» **Records shown**
= Beginning of Section =
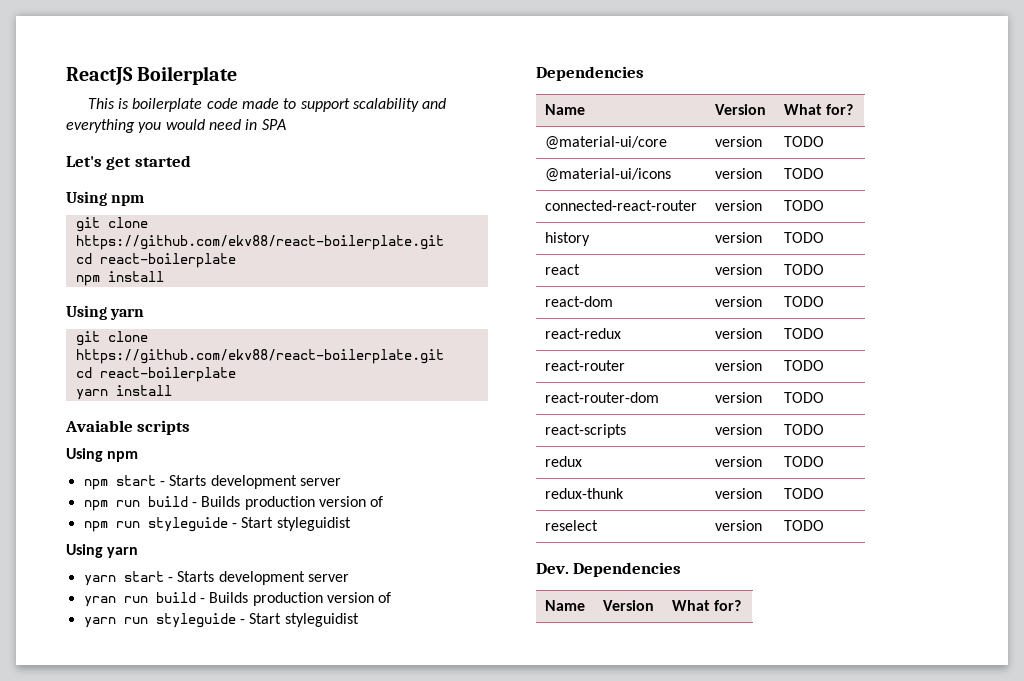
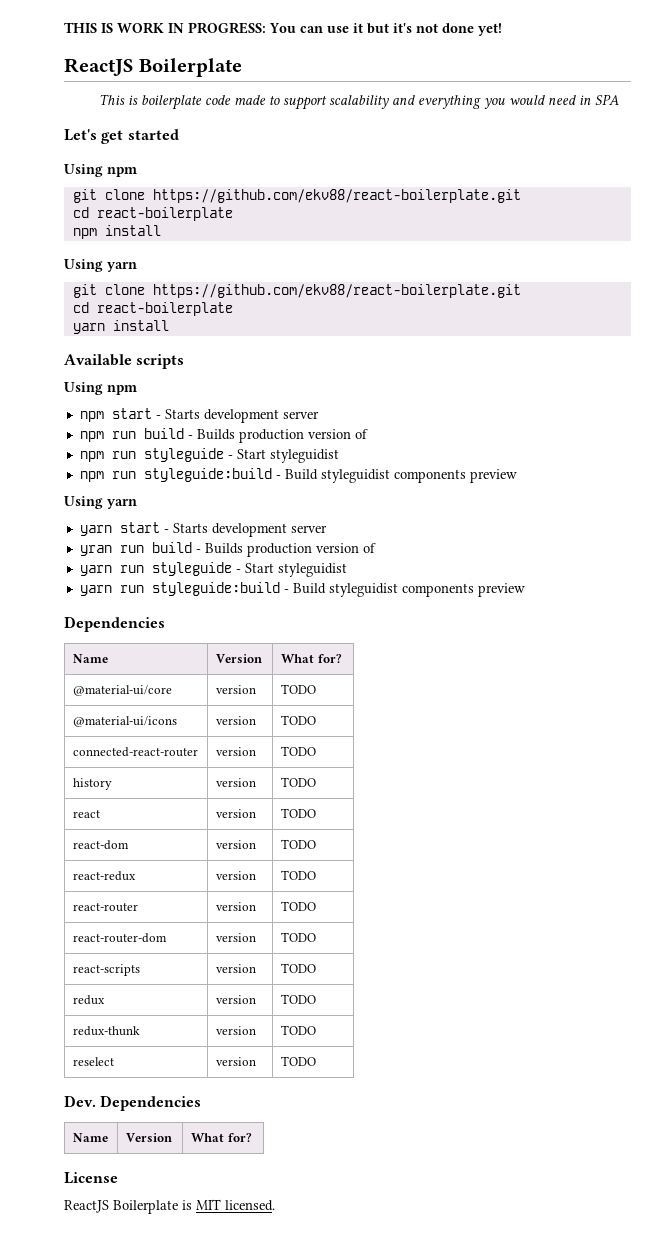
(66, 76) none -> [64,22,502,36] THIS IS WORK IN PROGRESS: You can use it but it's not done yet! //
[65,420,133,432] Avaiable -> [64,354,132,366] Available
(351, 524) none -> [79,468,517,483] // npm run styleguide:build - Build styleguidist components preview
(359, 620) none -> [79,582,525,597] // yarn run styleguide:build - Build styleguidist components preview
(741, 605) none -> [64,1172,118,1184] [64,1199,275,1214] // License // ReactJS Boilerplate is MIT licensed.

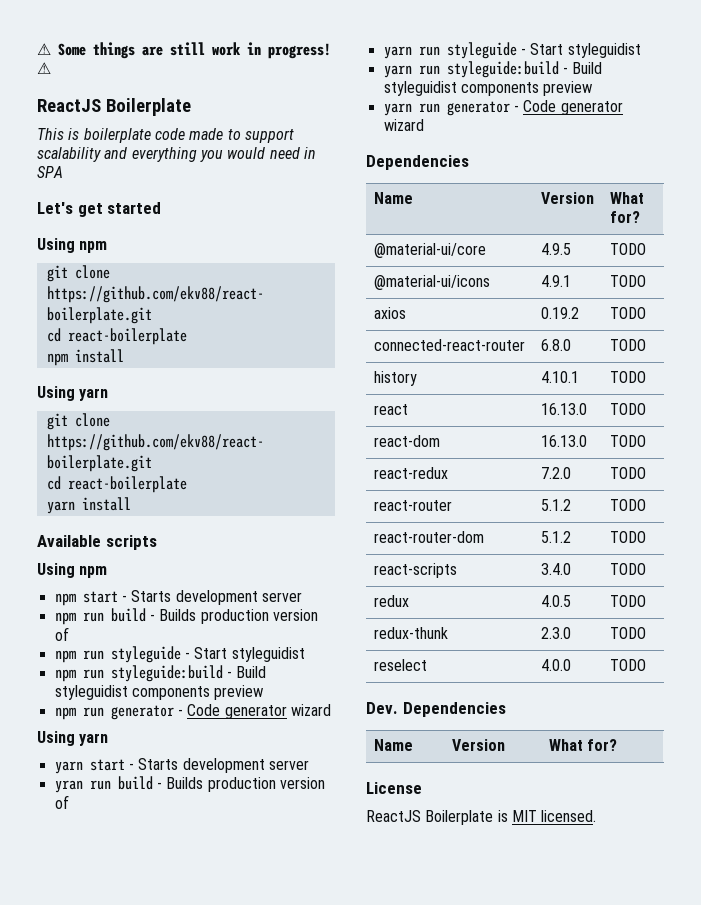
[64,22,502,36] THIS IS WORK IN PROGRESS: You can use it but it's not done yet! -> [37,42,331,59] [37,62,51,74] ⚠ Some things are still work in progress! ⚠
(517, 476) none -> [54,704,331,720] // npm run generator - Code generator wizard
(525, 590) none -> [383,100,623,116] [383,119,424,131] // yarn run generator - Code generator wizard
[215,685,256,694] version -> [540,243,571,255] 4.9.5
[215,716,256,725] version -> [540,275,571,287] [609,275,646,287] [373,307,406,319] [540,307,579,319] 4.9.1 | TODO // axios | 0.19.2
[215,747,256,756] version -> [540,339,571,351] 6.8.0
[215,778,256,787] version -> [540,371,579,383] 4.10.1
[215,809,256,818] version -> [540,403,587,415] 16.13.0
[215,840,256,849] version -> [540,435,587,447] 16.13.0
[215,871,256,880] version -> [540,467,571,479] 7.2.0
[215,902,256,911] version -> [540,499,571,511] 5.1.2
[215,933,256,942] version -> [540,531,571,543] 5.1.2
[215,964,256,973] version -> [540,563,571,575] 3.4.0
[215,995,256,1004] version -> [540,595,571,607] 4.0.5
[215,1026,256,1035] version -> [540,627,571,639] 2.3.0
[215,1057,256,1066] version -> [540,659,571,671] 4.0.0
= End of Section =
= Beginning of Section =
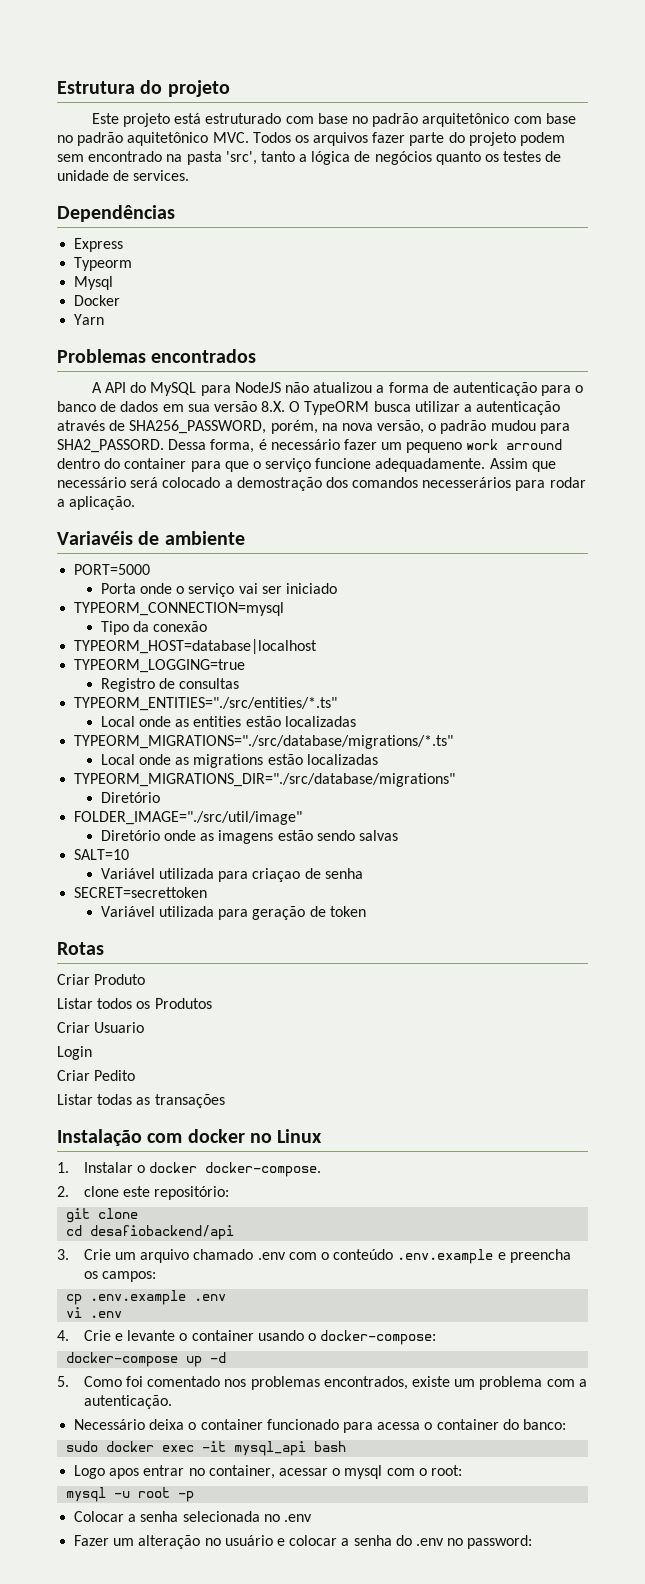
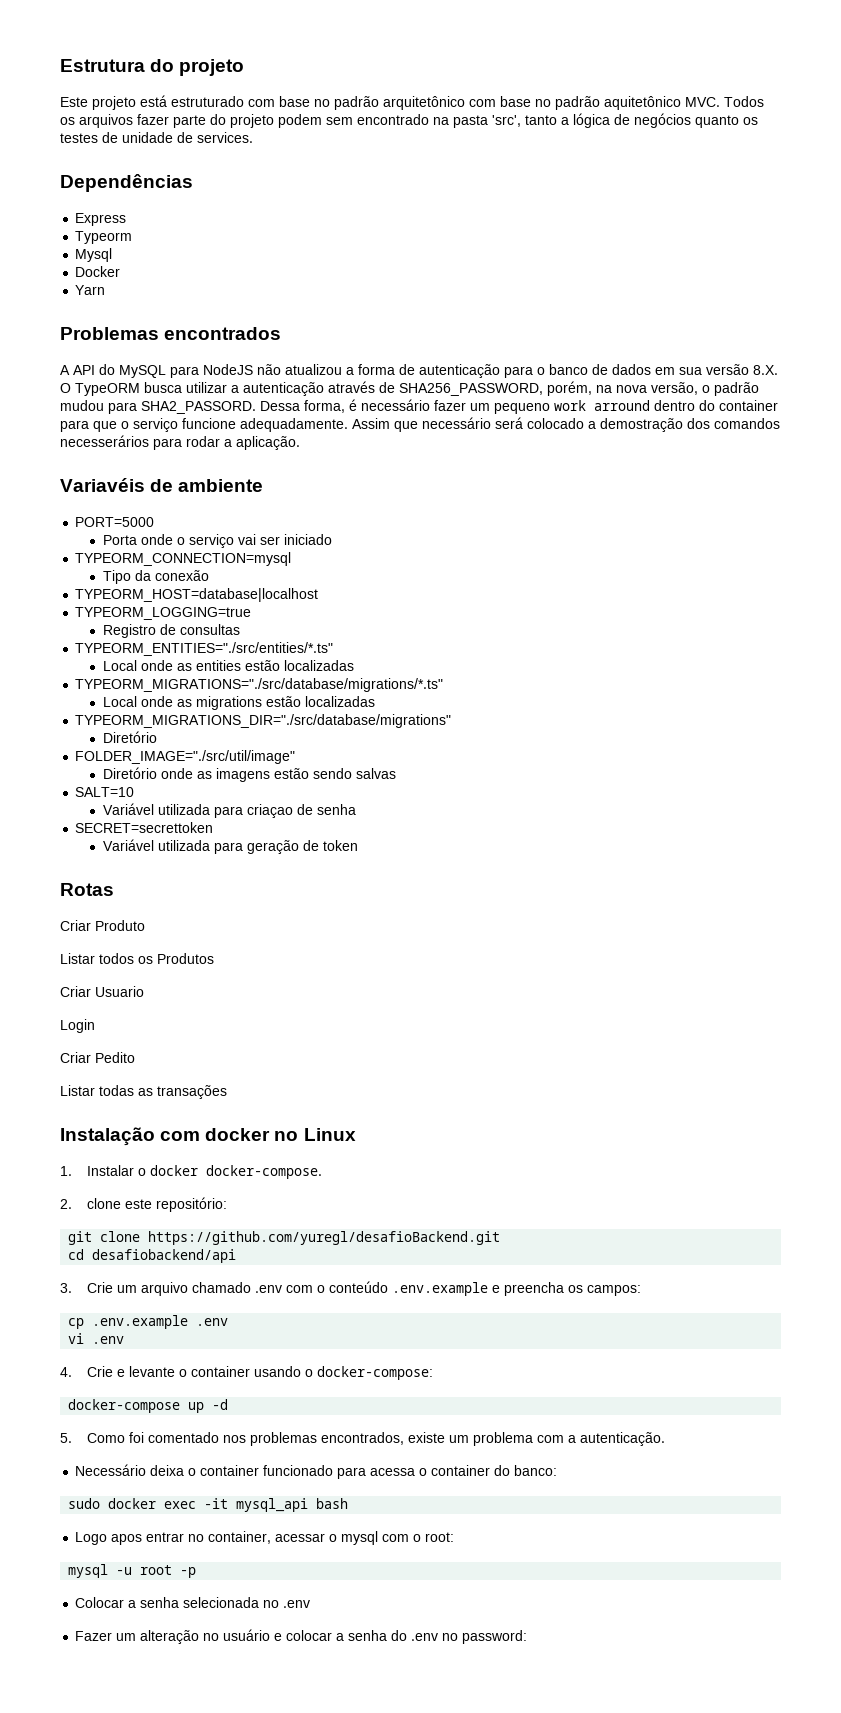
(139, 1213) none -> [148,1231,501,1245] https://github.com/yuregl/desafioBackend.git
= End of Section =
= Beginning of Section =
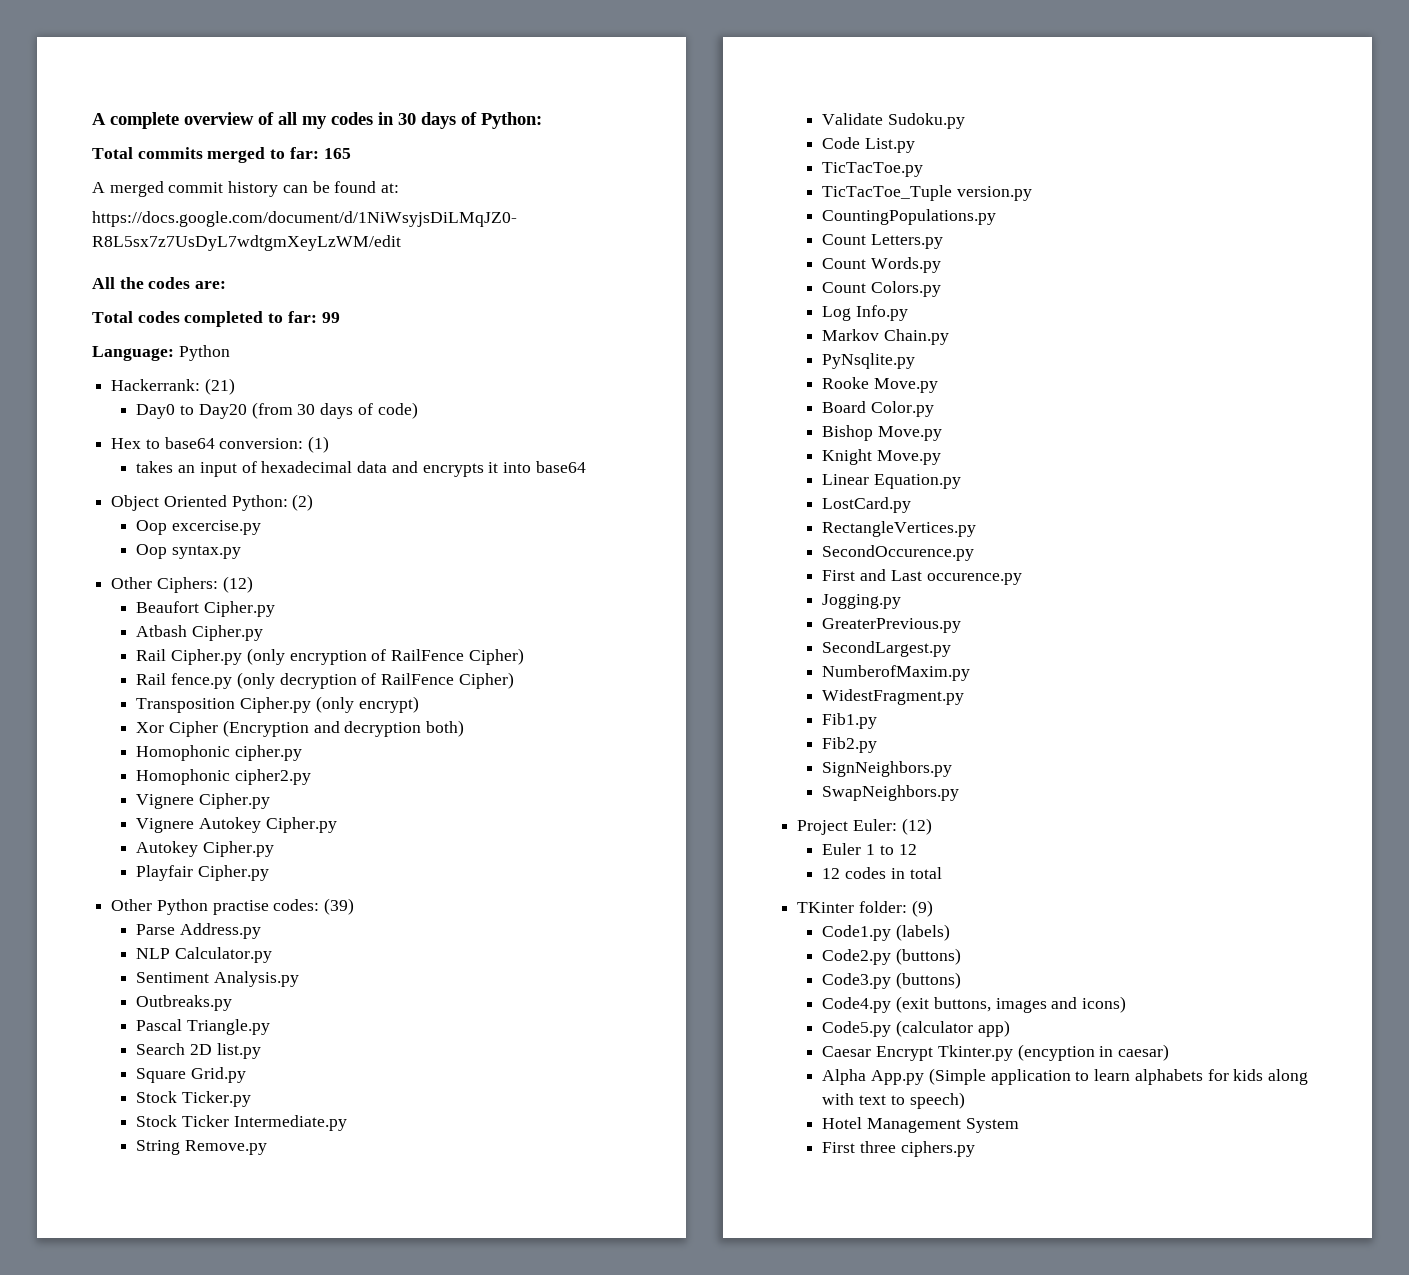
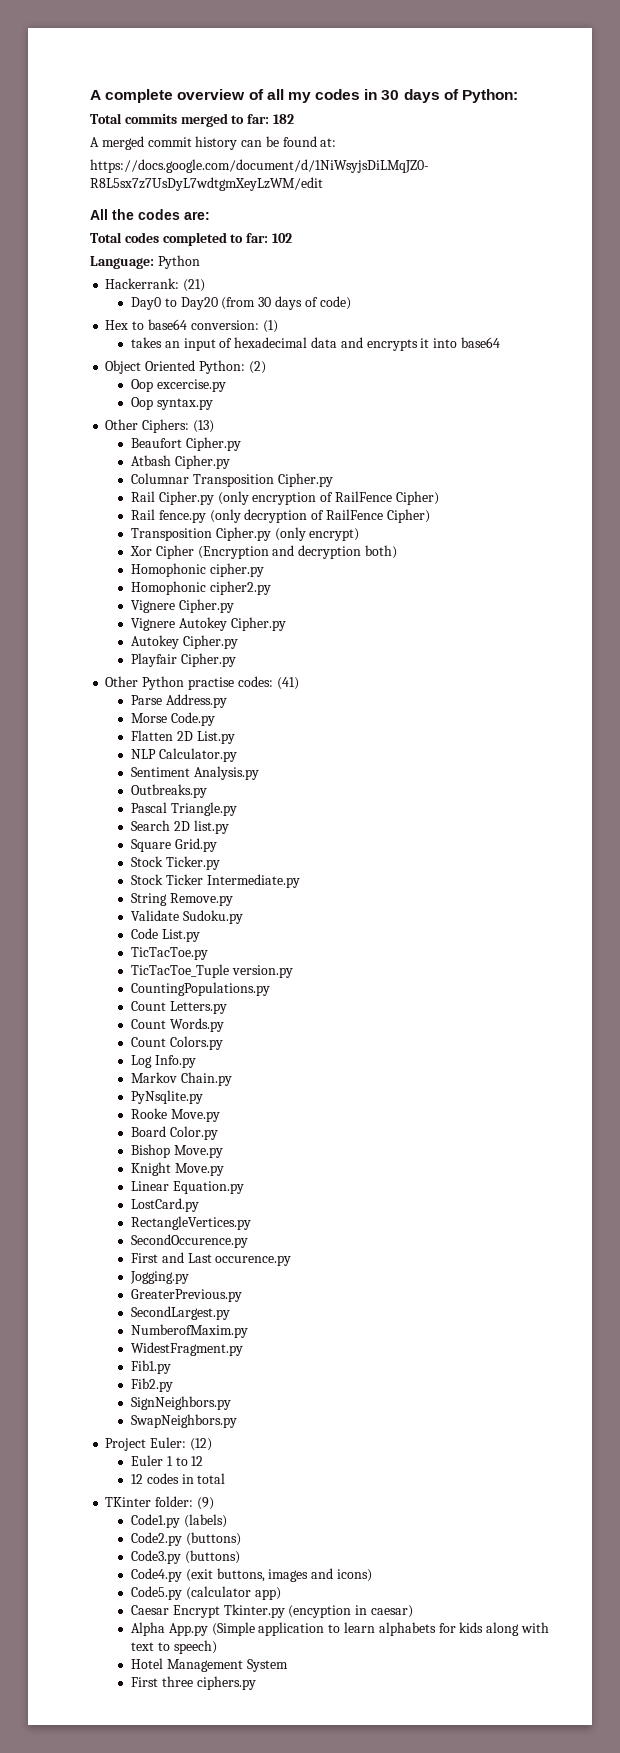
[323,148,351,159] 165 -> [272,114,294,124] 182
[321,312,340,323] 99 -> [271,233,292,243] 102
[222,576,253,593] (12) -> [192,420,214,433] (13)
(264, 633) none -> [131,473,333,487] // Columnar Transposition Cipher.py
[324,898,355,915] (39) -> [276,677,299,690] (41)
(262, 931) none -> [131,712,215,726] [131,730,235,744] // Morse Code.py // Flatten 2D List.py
= End of Section =
» **Problem description**
Reproduce verbatim the lines above, from the line with "(66, 76) none" through the line with "[65,420,133,432] Avaiable ->".

» **Exercise output**
(66, 76) none -> [64,22,502,36] THIS IS WORK IN PROGRESS: You can use it but it's not done yet! //
[65,420,133,432] Avaiable -> [64,354,132,366] Available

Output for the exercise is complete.